Plasmodium malariae and P. ovale genomes provide insights into malaria parasite evolution.
Rutledge GG., Böhme U., Sanders M., Reid AJ., Cotton JA., Maiga-Ascofare O., Djimdé AA., Apinjoh TO., Amenga-Etego L., Manske M., Barnwell JW., Renaud F., Ollomo B., Prugnolle F., Anstey NM., Auburn S., Price RN., McCarthy JS., Kwiatkowski DP., Newbold CI., Berriman M., Otto TD.

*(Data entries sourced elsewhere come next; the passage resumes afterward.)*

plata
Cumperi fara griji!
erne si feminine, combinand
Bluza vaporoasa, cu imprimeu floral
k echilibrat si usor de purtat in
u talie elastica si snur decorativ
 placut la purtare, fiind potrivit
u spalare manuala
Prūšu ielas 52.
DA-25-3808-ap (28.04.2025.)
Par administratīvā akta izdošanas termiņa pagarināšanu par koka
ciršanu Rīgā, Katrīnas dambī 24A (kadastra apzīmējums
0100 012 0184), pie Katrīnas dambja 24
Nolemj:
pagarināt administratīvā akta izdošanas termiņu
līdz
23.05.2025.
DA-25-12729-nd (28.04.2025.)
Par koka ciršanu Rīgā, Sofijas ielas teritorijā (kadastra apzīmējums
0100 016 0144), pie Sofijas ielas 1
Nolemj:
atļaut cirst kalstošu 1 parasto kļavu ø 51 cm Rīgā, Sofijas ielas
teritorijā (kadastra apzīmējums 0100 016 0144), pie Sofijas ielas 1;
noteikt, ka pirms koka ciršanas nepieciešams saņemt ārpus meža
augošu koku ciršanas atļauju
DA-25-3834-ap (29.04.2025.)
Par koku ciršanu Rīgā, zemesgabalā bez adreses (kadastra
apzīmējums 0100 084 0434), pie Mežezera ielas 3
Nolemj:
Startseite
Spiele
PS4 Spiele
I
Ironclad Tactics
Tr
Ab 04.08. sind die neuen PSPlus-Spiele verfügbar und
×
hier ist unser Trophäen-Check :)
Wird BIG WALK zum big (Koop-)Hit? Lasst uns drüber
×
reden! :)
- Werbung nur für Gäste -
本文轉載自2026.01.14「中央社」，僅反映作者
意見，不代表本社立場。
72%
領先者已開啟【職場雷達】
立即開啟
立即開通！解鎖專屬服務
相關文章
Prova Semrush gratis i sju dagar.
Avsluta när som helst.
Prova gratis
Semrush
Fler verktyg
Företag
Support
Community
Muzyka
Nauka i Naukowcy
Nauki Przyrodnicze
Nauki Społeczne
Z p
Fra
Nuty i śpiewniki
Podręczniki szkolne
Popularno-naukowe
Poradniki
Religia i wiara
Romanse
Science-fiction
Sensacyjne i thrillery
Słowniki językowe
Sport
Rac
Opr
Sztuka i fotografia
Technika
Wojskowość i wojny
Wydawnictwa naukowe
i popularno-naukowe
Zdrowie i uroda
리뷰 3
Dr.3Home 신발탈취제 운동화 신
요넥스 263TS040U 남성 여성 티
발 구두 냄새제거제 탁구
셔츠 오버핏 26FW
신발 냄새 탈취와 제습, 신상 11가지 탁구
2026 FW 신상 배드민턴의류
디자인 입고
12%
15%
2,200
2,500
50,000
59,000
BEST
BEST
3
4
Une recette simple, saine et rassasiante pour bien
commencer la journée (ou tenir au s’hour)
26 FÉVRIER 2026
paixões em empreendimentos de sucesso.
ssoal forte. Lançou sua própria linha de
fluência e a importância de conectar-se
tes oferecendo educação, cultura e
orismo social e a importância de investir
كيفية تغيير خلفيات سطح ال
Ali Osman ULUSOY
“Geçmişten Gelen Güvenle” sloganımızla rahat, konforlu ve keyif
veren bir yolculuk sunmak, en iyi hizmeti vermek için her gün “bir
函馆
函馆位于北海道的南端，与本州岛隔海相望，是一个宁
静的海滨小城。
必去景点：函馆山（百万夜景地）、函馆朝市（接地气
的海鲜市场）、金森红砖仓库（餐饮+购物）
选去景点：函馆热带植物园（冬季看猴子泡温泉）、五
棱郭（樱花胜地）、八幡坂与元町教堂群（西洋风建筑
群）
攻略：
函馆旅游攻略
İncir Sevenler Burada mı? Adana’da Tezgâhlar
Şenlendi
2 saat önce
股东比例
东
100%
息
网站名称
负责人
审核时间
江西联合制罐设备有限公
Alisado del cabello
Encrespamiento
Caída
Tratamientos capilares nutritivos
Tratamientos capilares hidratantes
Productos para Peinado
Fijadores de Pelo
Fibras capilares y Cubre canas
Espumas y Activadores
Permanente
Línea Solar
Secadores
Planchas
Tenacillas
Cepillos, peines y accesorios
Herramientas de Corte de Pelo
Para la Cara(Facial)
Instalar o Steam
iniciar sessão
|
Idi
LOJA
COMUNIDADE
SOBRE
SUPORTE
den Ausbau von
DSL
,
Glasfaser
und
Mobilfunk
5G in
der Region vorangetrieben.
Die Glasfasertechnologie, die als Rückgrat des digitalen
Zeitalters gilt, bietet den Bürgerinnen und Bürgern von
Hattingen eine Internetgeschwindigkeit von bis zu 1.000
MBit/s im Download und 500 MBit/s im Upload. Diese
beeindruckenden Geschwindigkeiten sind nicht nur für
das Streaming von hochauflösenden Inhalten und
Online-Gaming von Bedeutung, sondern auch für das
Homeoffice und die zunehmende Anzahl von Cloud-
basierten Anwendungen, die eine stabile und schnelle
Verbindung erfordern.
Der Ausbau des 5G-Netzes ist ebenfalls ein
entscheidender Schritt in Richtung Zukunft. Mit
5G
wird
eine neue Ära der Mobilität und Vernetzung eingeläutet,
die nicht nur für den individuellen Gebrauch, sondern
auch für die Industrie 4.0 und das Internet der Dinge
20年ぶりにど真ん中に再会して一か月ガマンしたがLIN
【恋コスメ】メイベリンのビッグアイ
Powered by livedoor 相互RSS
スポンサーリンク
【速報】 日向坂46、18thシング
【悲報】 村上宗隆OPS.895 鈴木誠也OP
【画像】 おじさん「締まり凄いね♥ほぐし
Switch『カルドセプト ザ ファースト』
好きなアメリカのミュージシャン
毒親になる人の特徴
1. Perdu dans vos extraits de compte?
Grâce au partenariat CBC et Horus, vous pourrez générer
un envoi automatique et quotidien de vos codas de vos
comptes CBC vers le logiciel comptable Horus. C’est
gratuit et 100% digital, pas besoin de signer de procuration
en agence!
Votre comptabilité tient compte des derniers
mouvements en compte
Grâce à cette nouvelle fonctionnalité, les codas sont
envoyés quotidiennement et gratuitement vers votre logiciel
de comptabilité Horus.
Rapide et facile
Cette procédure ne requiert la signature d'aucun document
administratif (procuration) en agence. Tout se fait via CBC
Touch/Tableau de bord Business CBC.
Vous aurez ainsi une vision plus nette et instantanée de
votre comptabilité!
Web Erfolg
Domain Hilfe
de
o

Elucidation of the evolutionary history and interrelatedness of Plasmodium species that infect humans has been hampered by a lack of genetic information for three human-infective species: P. malariae and two P. ovale species (P. o. curtisi and P. o. wallikeri). These species are prevalent across most regions in which malaria is endemic and are often undetectable by light microscopy, rendering their study in human populations difficult. The exact evolutionary relationship of these species to the other human-infective species has been contested. Using a new reference genome for P. malariae and a manually curated draft P. o. curtisi genome, we are now able to accurately place these species within the Plasmodium phylogeny. Sequencing of a P. malariae relative that infects chimpanzees reveals similar signatures of selection in the P. malariae lineage to another Plasmodium lineage shown to be capable of colonization of both human and chimpanzee hosts. Molecular dating suggests that these host adaptations occurred over similar evolutionary timescales. In addition to the core genome that is conserved between species, differences in gene content can be linked to their specific biology. The genome suggests that P. malariae expresses a family of heterodimeric proteins on its surface that have structural similarities to a protein crucial for invasion of red blood cells. The data presented here provide insight into the evolution of the Plasmodium genus as a whole.